Back to our goal and question

Our initial plan for the project was to do a PRS on the BMI results made by group 1. We wanted to look at different PRS results from their different BMI indexes and potentially get interesting results. The issue we got is that when we did our first analysis for their default BMI index, it didn’t look that great. We then tried for the other indexes but there again the PRS distribution wasn’t too crazy as you saw before. We weren’t sure why that was the case, it could either be an issue with the data, like how it was collected, the threshold used etc. or it could’ve simply been due to our code that was doing something wrong.

To better understand what was going wrong we took data from an already published study that basically did the same thing we were trying to do, and did a polygenic risk score on it. As you just saw, it worked fine so our code wasn’t the issue. Now, we still don’t know why it didn’t work before but we still had to complete our analysis, for that we still made use of the results from group 1 as well as the ones from the published study.

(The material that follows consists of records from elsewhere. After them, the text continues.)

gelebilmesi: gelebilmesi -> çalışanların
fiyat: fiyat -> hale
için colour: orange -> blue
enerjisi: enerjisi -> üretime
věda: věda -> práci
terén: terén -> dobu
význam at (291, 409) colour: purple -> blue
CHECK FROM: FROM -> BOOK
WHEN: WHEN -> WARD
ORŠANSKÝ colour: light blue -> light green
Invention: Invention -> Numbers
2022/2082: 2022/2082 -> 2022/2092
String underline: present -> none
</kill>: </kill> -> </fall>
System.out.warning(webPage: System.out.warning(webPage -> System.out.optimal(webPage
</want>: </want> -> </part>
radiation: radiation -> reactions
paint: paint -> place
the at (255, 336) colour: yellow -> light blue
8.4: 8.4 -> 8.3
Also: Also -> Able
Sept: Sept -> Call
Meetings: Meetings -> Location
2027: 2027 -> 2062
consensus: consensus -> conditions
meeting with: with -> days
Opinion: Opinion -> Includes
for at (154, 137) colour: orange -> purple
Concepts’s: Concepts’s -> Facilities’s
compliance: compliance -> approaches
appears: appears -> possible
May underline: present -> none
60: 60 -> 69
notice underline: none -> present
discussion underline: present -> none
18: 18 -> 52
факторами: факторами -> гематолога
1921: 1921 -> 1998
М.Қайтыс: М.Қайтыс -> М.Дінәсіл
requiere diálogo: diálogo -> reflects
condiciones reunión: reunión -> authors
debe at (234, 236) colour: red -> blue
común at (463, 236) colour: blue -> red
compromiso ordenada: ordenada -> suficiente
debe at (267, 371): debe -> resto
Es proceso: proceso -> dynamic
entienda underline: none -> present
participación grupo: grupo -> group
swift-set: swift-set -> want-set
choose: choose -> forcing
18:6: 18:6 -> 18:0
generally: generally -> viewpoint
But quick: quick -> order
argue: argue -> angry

To answer our question of can PRS be used to predict disease outcome, we used the Pearson correlation as a predictive measurement. We found 6.1% for group 1 and almost 9% for the study. These don’t look that high but when comparing to what the published study found, that is 10.4%, it’s actually quite close. So our analysis using PRS was quite accurate to predict disease outcome.


Take home messages

Using PRS we looked at multiple phenotypes and how they correlate. We saw that for example weight at birth, age of heart attack and even age of diabetes diagnosis is linked to higher BMI.

More generally, with polygenic risk score we are able to simply and easily predict diseases. We mostly focused on BMI but PRS can also be used to predict other complex diseases like coronary artery disease and that by simply looking at DNA, and removing the need to do tedious or invasive conventional tests for such diseases.

Another good and practical aspect of PRS is that unlike other methods, we can predict diseases without knowing the specific genes affected. Only by using the SNPs and the GWAS studies of course, we can tell if someone is at risk of developing a certain disease or phenotype without the knowledge of the genes affected.

Let’s not forget though that it is still a developing method that doesn’t quite have a strong predictive value like we showed with our analysis, and also the fact that it’s only quite accurate for European ancestries. So, being able to use it worldwide won’t happen anytime soon.